Friends, Woodworkers, Blog Readers, I come not to praise Justus Traut, Edmund Schade and the Board of The Stanley Rule & Level Company, New Britain.
No sir, no way.
I finally decided I was sick of trying to keep this stoopid thing under wraps, mainly because I feel the need to Moan, and also I get more done when I have to Blog about it. So in a nutshell, I have to write something coherant about using a Stanley #55 Universal Combination plane. I said I'd do it, in a moment of weakness, and eventually a working example of same was assembled chez Alf. Well I say "working"...
This is the crankiest, low down, most evil-minded, sonofa... Ha hum. What I mean is - It's the worst example of a combination plane I've ever used.

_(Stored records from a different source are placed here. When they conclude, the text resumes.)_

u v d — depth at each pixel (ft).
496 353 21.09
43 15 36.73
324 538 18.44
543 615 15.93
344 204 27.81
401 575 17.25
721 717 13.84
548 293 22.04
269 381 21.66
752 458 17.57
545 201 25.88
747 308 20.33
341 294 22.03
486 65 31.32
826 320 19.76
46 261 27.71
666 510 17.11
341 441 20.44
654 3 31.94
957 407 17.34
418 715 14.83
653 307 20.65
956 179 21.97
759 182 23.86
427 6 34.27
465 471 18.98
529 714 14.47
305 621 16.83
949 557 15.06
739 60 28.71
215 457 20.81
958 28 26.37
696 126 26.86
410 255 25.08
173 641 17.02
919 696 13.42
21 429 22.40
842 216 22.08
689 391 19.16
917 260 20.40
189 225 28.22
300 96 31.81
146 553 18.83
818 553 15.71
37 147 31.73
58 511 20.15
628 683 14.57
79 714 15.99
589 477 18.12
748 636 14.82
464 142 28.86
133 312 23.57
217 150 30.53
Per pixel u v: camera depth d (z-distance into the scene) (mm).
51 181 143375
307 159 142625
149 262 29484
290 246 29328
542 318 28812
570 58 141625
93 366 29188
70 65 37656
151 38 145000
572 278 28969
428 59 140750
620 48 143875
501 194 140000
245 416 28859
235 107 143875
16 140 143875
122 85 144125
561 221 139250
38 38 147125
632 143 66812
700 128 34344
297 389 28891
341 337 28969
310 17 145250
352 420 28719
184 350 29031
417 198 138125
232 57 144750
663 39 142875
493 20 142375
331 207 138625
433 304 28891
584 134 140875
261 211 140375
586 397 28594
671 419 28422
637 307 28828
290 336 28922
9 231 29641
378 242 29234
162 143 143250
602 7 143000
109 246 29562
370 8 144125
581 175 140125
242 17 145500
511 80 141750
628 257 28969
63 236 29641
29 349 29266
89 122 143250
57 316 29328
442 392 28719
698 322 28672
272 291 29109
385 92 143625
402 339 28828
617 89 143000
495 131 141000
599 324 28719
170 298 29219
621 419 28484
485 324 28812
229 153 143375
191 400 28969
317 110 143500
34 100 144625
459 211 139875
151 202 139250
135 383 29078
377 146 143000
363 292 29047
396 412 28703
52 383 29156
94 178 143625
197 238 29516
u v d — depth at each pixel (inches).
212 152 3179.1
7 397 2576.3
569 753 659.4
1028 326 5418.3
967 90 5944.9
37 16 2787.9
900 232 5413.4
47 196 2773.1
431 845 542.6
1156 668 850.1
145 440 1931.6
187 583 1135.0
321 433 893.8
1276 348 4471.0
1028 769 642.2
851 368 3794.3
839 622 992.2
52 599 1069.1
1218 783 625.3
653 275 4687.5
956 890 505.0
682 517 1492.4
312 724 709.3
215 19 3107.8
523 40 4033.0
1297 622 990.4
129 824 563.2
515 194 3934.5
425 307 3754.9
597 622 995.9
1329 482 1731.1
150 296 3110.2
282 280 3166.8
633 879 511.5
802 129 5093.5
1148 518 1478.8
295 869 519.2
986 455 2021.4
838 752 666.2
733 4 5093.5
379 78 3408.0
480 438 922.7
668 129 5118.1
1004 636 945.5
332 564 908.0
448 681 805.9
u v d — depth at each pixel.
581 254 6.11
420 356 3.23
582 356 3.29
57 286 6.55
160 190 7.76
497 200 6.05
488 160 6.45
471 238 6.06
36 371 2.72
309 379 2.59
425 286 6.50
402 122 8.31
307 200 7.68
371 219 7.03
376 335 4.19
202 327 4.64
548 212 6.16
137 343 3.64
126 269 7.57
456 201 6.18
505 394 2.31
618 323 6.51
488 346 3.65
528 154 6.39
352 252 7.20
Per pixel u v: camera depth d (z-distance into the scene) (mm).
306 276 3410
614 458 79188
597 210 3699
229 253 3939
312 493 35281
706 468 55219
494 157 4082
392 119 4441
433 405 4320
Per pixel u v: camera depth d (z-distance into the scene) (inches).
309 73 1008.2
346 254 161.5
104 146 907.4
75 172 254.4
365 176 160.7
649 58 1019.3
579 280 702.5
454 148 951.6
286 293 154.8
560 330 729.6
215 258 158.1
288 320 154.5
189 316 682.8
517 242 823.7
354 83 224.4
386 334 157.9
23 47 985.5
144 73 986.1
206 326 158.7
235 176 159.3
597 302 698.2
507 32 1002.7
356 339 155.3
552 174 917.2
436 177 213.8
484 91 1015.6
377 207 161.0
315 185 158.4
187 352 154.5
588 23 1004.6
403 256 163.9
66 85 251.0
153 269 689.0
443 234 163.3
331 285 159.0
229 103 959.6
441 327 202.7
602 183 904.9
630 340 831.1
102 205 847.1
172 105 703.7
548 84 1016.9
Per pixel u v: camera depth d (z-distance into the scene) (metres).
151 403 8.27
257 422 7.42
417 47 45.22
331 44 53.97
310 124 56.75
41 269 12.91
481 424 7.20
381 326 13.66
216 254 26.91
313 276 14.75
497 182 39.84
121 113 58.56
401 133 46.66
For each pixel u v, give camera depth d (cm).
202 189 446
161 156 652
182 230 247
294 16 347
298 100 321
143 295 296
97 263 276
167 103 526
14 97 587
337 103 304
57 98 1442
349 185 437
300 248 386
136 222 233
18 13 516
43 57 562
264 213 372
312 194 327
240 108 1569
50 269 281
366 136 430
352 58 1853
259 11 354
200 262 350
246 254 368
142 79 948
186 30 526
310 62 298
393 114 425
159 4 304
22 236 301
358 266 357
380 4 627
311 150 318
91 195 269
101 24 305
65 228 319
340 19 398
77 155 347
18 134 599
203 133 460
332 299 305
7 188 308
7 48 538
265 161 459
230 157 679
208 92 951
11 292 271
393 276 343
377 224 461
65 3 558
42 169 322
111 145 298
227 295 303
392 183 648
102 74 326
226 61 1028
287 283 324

It's already had a complete body swap because the original had the fence rod holes bored out of true, the fence has to be virtually bent to get it parallel to the skates, a spur cutter had to be sent from over the ocean, turned out to be for the wrong side and still needed to be filed to fit, the fence face was upside down, etc, etc. I've always felt a little superior to folks who say they need to use pliers to get the thumbscrews tight enough on their combi to stop the fence moving. I apologise unreservedly - this monstrosity is one such plane.
Just today I discovered the shoe thing that fits on the auxilary centre bottom doesn't - until I filed the bolt hole. Ack, and I've only got so far as doing the basics of ploughing, dadoing, T&G and beading. Norm knows what'll happen when I get to the tricky stuff - which is next...
I'm assuming this is simply One Of Those Planes and that other examples of its breed are merely just finicky. But to all those combination haters out there - if you got one like this bastard, well you have my every sympathy and I can see exactly where you're coming from. Do yourself a favour and get yourself a Record #043 toot sweet; it might help with the traumatic flashbacks.
We have a sort of saying/shorthand in our family, when someone really wants a certain thing for ages and ages. We say it's their rocking chair. Somewhere in family history or something must be a tale of someone who longed for a rocking chair, but when they finally got one it turned out to be a terrible disappointment and not nearly as satisfying as the anticipation of the chair. The latter, of course, now gone forever. For a while now, as I drooled and begged for one month after month, year after year, the #55 has been understood to be my rocking chair - and, oh woe is me, so it is proving to be.